Reading Malawi Politics Through Joyce Banda’s First Hundred Days in Office
July 30, 2012 2 comments
President Joyce Banda has just celebrated 100 days in office, a very short period for any tangible assessment on her leadership. And the media analysis of the event reflected this fact – it had very little to say about Banda’s policies other than obvious comparisons with her predecessor, Bingu wa Mutharika.
Such comparisons are inevitable and of course happen all over the world. Yet in Malawi’s case such limitations also reflects a specific issue: the lack of any significant party policies and ideological fault-lines on the local political landscape. This inevitably leads to personalised politics, and the electorate are forced to try and distinguish between a haze of politicians to determine which way to vote.
Like the two preceding administrations since Malawi’s return to democracy in 1994, the current regime does not really have any policies to speak of. It is difficult if not impossible to see what President Banda’s administration will do next after “correcting” all the wrongs of the Mutharika administration. A lack of a clear policy line is an enduring feature of Malawi politics, decisions are made on the go. A political party or any candidate in Malawi wins elections without any campaign manifesto where one ought to set out their policies.
It is from this background that the dominating opinion among analysts is that President Banda has the 2014 elections to lose. The view is that it works to her advantage that she is not a Mutharika and that she managed to distance herself from the Mutharika regime when it lost all popularity – nothing to do with what she will do or will not do for Malawi. In 2004 former president Bakili Muluzi successfully campaigned for Mutharika largely on the grounds that Mutharika was not John Tembo – a remnant of Kamuzu Banda’s 31 years of brutal dictatorship.
Like all the former presidents before her, President Banda has started well. Insofar as praises go, she has had them in abundance, at home and abroad. All this for her reversal of Muthaika’s unpopular and sometimes catastrophic policies that set him at odds with influential donors and the international community in general.
Yet President Banda has done this by default: she needed to gain the confidence of the donor community in order to revamp a faltering economy she inherited from Mutharika. Credit to her for knowing what was needed, and she has done it with some level of success: fuel queues that epitomised Mutharika’s last months in office have disappeared, electricity outages have somewhat eased and foreign currency is increasingly available via official outlets.

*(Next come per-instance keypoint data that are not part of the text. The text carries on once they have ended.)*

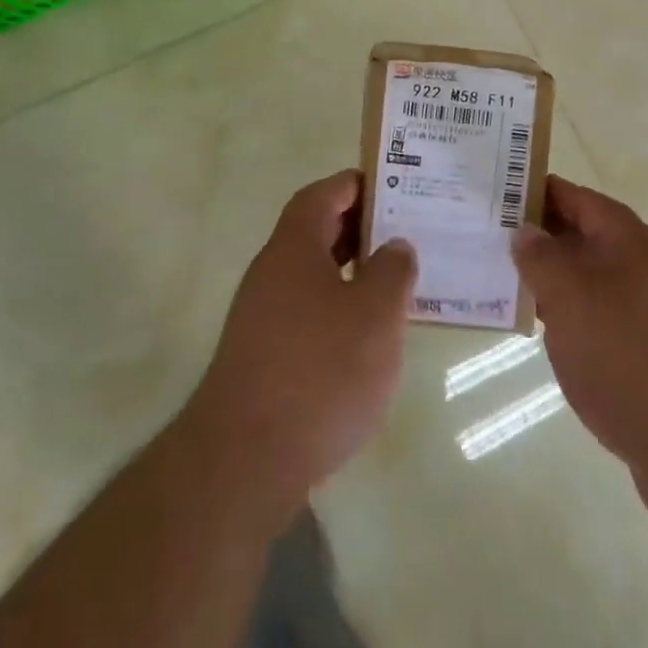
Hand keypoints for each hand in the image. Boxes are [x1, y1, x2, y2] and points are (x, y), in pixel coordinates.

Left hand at [186, 171, 416, 514]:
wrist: (244, 462)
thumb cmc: (319, 371)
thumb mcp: (376, 315)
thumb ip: (392, 272)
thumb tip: (395, 246)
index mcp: (294, 247)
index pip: (321, 195)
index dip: (354, 184)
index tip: (391, 185)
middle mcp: (271, 273)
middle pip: (315, 233)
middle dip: (358, 228)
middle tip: (403, 233)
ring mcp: (261, 318)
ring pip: (312, 276)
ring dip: (351, 273)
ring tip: (394, 285)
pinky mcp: (262, 359)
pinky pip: (306, 314)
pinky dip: (338, 312)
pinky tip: (366, 340)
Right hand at [514, 177, 647, 525]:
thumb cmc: (628, 357)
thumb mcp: (570, 298)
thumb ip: (541, 258)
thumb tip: (525, 231)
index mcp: (629, 239)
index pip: (576, 197)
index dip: (536, 191)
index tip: (494, 194)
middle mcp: (644, 266)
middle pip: (583, 235)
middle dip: (538, 236)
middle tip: (487, 238)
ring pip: (590, 279)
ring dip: (551, 279)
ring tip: (502, 281)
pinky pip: (600, 316)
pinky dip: (569, 315)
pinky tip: (541, 331)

President Banda like anyone in her position would need time and space to adjust, especially that her ascent to the highest office was incidental (not necessarily accidental as she was a vice president). Yet it is also important to remember that president Banda leads her own political party that should have had national policies.
In short, the first 100 days of President Banda have shown that the backbone of the Malawi politics is still intact – politics and the running of government in the country is business as usual. There are more continuities and less change.
Currently, the most visible feature of local politicians are two opposing sudes , fearlessly facing each other: Mutharika’s apologists at one end and Banda’s cheerleaders on the other. Banda has played her cards carefully, nonetheless. She has appointed into her cabinet some of the political heavyweights that would have formed a formidable opposition to her regime. This has severely weakened the opposition.
Apart from Mutharika’s Democractic Progressive Party all the political parties represented in parliament are more or less working with President Banda. In Malawian politics this makes it nearly impossible that all those political parties working with the incumbent will be preparing for the 2014 elections against Banda’s People’s Party. Meanwhile, president Banda has her sights on 2014 elections. While it is not a foregone conclusion, it has to be said that so far President Banda has the 2014 presidential election to lose.